The second big risk relates to how well Cloudera can ride the machine learning wave. Machine learning and AI are becoming the heart of emerging applications. And Hadoop vendors have a privileged position in supporting these new applications by virtue of the huge amounts of data customers have been collecting in their Hadoop repositories. The promise is that Cloudera can provide tools that combine data scientists’ familiarity of working with desktop tools such as those based on R or Python with the scalability, security and manageability of a Hadoop cluster running Spark. It’s a compelling value proposition.
But there’s an obstacle that will be familiar to many Hadoop customers: scarce skills. Many Hadoop customers, especially outside the largest and most sophisticated shops, have faced challenges getting their on-premises deployments into production because it’s hard to manage disparate components that weren’t all designed to fit together. Even though machine learning tools are getting easier to use, building the models still requires data scientists. And these skills may be even more scarce than those required to administer Hadoop.
As with hybrid cloud migration, public cloud platforms appear likely to upend all assumptions about building machine learning applications. They have an advantage that traditional enterprise software vendors can’t currently match. They have data, and lots of it. This data comes from running their cloud platforms as well as their other cloud businesses. For example, mainstream developers can create conversational user interfaces using machine learning models on Azure that Microsoft trained as part of operating its Cortana assistant and Bing search engine. Google offers similar capabilities. A few years ago, only highly specialized data scientists who understood deep learning with artificial neural networks could even attempt to build conversational user interfaces (figure 2, below).

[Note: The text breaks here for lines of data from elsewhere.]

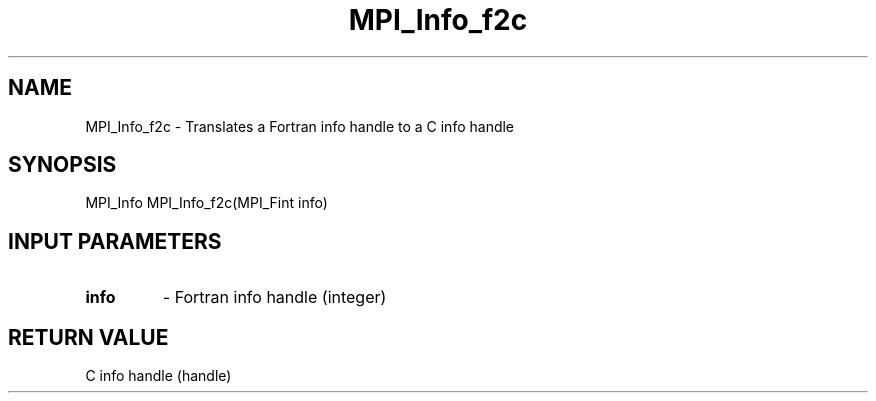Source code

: .TH MPI_Info_f2c 3 "6/1/1998" " " "MPI-2"
.SH NAME
MPI_Info_f2c \-  Translates a Fortran info handle to a C info handle 
.SH SYNOPSIS
.nf
MPI_Info MPI_Info_f2c(MPI_Fint info)
.fi
.SH INPUT PARAMETERS
.PD 0
.TP
.B info 
- Fortran info handle (integer)
.PD 1

.SH RETURN VALUE
C info handle (handle)
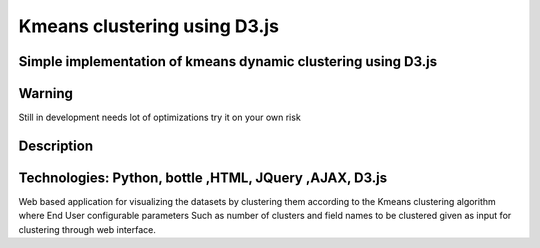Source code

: =========================
Kmeans clustering using D3.js 
=========================
-------
Simple implementation of kmeans dynamic clustering using D3.js
-------

-------
Warning
-------
Still in development needs lot of optimizations try it on your own risk

----------
Description
----------
------------
Technologies: Python, bottle ,HTML, JQuery ,AJAX, D3.js
------------
Web based application for visualizing the datasets by clustering them according to the Kmeans clustering algorithm where End User configurable parameters Such as number of clusters and field names to be clustered given as input for clustering through web interface.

But the cloud vendors have advantages in many more areas too. For example, Amazon is working to extend to AWS much of the machine learning and AI technology that it uses to run its ecommerce business. All the data it has processed to figure out how to do merchandising and recommendations in different verticals; demand forecasting and price optimization; and fulfillment and logistics, among other tasks, will be services accessible to mainstream developers.
To be fair, most developers will have to do additional work to customize these services to their particular applications. But more than any data science tools imminently on the horizon, these types of application-level services, available from all the cloud vendors will empower mainstream application developers. These services will exert the most powerful draw onto the cloud vendors’ application platforms, pulling in both on data currently in Hadoop repositories and new data accumulating in the cloud.
Cloudera is a hot stock because it is a high-growth enterprise software company with an immense opportunity. Institutional investors currently have a big appetite to fund growth opportunities even at the expense of profitability. But investors and customers should be aware that seemingly distant competitive threats, like the objects in your rear-view mirror, are closer than they appear.